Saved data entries
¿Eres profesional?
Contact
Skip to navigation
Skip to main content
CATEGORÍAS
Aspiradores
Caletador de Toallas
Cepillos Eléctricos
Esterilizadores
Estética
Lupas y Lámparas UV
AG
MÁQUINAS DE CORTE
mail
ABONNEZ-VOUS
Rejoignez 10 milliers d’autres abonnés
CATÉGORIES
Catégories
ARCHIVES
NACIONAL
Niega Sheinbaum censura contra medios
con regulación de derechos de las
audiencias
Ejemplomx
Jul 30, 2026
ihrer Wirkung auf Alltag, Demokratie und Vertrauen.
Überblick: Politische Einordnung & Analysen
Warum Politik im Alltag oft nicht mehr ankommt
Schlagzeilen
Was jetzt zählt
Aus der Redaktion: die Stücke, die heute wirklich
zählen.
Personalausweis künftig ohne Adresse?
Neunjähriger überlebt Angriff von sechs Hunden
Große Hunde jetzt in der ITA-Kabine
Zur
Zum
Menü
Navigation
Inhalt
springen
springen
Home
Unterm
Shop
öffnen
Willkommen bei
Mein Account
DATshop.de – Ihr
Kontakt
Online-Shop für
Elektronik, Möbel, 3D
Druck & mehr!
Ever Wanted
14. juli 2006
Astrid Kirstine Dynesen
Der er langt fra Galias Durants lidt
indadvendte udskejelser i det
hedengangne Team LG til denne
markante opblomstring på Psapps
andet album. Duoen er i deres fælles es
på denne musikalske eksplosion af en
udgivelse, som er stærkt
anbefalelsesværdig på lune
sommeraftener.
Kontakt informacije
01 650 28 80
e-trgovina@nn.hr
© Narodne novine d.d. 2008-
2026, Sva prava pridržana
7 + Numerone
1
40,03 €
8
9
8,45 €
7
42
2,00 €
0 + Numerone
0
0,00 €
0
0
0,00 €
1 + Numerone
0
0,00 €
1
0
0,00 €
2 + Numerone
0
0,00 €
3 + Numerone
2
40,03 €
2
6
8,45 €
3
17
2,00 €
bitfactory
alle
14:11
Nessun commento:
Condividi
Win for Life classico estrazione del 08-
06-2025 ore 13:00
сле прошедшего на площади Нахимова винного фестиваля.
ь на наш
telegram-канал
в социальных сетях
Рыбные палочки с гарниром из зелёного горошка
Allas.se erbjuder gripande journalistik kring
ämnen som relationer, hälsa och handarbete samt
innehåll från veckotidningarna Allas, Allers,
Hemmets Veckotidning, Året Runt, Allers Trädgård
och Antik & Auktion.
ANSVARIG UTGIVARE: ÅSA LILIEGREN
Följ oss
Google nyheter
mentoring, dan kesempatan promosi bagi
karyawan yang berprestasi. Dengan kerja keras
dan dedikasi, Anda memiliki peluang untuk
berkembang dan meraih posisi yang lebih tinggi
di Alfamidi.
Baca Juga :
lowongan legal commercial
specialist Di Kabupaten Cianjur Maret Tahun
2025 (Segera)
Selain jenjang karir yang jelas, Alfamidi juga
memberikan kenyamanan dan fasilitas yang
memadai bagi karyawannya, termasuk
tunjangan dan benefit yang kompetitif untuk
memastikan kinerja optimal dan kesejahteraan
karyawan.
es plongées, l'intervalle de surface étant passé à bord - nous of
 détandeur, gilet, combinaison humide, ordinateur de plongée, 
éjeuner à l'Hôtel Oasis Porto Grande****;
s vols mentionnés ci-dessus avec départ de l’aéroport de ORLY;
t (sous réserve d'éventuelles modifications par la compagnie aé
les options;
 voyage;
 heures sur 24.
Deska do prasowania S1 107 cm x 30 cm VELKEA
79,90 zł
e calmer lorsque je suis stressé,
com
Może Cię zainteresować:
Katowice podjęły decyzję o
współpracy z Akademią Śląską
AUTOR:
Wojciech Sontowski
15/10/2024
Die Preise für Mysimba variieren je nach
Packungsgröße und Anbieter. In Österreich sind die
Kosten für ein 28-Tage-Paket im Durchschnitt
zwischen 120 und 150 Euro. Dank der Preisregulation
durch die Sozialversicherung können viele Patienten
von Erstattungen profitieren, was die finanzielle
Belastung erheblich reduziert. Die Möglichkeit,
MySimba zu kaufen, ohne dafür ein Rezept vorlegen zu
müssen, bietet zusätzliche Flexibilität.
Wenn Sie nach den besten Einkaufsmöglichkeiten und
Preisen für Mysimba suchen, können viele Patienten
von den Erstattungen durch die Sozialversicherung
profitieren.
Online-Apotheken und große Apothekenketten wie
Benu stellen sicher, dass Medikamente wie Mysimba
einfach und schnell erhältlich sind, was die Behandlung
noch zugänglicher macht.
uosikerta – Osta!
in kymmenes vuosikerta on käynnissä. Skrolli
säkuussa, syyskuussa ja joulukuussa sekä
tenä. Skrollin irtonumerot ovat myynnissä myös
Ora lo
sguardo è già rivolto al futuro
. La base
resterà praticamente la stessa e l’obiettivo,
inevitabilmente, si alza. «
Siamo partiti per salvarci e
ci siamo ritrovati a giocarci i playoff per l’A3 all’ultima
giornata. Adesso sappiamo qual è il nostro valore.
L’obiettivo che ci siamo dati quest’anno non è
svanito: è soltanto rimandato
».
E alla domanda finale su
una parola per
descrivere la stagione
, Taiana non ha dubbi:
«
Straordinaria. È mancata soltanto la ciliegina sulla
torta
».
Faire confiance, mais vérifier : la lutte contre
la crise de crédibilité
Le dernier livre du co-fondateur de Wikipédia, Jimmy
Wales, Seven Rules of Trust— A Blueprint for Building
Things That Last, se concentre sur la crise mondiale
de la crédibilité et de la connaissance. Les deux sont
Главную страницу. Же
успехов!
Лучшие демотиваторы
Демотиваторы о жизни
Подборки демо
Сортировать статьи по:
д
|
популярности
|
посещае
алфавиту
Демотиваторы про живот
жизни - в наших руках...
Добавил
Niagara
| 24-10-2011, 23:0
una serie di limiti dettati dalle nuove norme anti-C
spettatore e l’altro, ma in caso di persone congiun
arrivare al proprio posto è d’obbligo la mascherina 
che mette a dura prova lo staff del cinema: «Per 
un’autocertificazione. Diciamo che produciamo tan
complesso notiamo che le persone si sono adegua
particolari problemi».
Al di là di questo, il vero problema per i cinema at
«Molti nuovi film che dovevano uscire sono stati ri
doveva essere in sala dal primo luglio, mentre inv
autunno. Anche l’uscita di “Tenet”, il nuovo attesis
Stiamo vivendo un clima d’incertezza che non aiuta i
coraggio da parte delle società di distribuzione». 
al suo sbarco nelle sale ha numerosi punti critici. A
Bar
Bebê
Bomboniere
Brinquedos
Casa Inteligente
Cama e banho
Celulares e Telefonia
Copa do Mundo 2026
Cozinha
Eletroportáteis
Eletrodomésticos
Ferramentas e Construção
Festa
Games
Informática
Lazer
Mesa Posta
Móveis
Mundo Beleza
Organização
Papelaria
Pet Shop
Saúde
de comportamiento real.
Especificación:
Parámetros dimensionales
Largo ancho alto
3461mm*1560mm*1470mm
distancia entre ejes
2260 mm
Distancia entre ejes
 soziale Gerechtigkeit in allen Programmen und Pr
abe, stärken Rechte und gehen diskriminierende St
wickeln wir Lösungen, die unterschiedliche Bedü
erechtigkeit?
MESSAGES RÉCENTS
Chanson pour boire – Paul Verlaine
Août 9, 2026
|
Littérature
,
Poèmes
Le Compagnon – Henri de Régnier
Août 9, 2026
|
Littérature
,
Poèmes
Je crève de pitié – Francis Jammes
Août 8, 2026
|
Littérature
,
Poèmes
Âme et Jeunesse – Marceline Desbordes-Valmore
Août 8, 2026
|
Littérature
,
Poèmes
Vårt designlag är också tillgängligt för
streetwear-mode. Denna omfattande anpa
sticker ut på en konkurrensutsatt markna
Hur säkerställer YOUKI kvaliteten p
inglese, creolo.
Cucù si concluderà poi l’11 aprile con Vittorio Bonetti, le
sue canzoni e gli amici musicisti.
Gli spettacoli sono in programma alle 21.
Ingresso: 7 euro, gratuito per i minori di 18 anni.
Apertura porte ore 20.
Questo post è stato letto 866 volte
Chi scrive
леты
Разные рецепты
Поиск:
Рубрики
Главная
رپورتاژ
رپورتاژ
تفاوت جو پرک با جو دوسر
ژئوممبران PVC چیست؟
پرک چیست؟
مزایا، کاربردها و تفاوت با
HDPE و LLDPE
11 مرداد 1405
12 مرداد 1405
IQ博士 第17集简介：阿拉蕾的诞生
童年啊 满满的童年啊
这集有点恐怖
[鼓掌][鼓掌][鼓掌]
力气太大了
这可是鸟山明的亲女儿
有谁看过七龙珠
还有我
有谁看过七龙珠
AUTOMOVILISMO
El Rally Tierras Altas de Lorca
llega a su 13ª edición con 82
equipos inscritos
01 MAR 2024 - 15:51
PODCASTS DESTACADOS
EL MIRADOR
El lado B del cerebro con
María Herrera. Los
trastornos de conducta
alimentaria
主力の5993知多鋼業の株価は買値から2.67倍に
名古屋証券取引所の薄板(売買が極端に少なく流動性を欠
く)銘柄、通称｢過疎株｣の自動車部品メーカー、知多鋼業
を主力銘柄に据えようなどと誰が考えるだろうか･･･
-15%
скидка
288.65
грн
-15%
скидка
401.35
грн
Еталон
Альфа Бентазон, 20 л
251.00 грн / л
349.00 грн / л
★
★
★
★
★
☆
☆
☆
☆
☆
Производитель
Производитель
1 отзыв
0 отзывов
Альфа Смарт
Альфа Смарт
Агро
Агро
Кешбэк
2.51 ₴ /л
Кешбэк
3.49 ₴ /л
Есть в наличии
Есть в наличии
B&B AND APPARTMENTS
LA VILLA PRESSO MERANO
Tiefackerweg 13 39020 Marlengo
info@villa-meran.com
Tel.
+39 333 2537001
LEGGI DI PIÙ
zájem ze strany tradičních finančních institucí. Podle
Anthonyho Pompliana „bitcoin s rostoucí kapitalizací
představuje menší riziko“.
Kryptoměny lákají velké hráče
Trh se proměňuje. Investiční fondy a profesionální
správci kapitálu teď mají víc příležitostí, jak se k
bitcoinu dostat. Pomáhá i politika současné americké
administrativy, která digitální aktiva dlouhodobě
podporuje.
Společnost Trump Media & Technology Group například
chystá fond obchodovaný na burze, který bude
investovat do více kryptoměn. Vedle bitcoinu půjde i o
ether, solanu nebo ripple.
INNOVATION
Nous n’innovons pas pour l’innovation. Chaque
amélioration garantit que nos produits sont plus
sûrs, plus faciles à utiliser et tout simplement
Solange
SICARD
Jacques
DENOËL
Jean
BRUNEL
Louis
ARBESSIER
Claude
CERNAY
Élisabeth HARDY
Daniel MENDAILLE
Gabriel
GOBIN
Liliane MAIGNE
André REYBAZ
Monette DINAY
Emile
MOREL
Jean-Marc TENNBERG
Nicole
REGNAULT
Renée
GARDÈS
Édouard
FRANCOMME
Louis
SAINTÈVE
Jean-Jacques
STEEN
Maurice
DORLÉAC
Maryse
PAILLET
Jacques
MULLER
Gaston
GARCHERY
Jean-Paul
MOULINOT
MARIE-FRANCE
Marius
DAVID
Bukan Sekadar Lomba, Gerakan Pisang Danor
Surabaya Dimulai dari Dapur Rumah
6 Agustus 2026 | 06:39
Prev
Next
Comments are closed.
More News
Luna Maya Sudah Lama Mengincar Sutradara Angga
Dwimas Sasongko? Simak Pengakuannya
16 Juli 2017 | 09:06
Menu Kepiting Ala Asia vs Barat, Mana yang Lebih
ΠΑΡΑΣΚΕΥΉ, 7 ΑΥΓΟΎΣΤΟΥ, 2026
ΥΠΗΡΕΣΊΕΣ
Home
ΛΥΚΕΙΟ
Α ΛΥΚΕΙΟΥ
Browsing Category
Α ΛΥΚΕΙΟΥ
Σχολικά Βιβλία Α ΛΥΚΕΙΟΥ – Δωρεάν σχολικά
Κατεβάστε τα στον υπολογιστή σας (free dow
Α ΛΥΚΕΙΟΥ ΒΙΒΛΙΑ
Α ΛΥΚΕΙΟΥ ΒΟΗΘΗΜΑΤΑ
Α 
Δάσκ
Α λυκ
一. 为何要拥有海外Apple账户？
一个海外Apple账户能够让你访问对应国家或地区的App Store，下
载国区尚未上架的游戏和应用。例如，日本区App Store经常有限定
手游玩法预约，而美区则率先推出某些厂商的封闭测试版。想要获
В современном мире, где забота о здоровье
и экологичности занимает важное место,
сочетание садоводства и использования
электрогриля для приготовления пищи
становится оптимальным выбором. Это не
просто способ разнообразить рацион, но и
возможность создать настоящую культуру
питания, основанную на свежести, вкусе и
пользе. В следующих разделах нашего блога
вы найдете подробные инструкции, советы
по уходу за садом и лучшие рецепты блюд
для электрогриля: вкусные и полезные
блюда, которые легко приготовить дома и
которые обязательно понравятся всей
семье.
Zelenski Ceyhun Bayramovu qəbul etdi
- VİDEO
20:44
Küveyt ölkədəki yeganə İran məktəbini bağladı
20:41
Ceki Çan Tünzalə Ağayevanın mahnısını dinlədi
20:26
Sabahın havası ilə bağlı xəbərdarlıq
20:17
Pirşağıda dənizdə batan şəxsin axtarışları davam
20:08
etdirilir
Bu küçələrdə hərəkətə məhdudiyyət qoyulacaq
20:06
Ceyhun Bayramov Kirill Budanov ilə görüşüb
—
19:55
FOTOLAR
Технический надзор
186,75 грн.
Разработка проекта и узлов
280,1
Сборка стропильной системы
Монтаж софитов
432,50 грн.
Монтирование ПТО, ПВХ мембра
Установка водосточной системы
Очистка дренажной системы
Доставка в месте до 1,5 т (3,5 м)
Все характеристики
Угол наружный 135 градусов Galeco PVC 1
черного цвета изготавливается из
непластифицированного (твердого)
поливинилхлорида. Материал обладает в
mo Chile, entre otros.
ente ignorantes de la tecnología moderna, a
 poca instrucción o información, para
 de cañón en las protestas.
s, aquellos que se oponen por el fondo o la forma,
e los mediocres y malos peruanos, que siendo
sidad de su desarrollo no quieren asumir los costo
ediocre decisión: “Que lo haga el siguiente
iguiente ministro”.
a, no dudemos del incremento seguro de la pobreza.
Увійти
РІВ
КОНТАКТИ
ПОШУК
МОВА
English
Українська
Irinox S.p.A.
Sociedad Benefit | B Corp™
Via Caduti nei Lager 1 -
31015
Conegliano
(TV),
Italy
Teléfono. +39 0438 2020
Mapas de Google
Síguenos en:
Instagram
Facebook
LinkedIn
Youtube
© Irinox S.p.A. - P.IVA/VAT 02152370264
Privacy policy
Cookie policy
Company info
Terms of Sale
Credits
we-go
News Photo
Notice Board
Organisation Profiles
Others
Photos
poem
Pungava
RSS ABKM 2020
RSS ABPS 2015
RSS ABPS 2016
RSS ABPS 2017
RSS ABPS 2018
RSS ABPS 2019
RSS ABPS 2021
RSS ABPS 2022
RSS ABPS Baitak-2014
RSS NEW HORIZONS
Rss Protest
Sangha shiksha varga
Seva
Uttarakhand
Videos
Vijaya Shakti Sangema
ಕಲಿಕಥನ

### The problem:
All that is wanted is the run of lines from the start of the data through the line containing "e-trgovina@nn.hr", copied word for word.

### Response:
¿Eres profesional?
Contact
Skip to navigation
Skip to main content
CATEGORÍAS
Aspiradores
Caletador de Toallas
Cepillos Eléctricos
Esterilizadores
Estética
Lupas y Lámparas UV
AG
MÁQUINAS DE CORTE
mail
ABONNEZ-VOUS
Rejoignez 10 milliers d’autres abonnés
CATÉGORIES
Catégories
ARCHIVES
NACIONAL
Niega Sheinbaum censura contra medios
con regulación de derechos de las
audiencias
Ejemplomx
Jul 30, 2026
ihrer Wirkung auf Alltag, Demokratie und Vertrauen.
Überblick: Politische Einordnung & Analysen
Warum Politik im Alltag oft nicht mehr ankommt
Schlagzeilen
Was jetzt zählt
Aus der Redaktion: die Stücke, die heute wirklich
zählen.
Personalausweis künftig ohne Adresse?
Neunjähriger überlebt Angriff von sechs Hunden
Große Hunde jetzt in der ITA-Kabine
Zur
Zum
Menü
Navigation
Inhalt
springen
springen
Home
Unterm
Shop
öffnen
Willkommen bei
Mein Account
DATshop.de – Ihr
Kontakt
Online-Shop für
Elektronik, Möbel, 3D
Druck & mehr!
Ever Wanted
14. juli 2006
Astrid Kirstine Dynesen
Der er langt fra Galias Durants lidt
indadvendte udskejelser i det
hedengangne Team LG til denne
markante opblomstring på Psapps
andet album. Duoen er i deres fælles es
på denne musikalske eksplosion af en
udgivelse, som er stærkt
anbefalelsesværdig på lune
sommeraftener.
Kontakt informacije
01 650 28 80
e-trgovina@nn.hr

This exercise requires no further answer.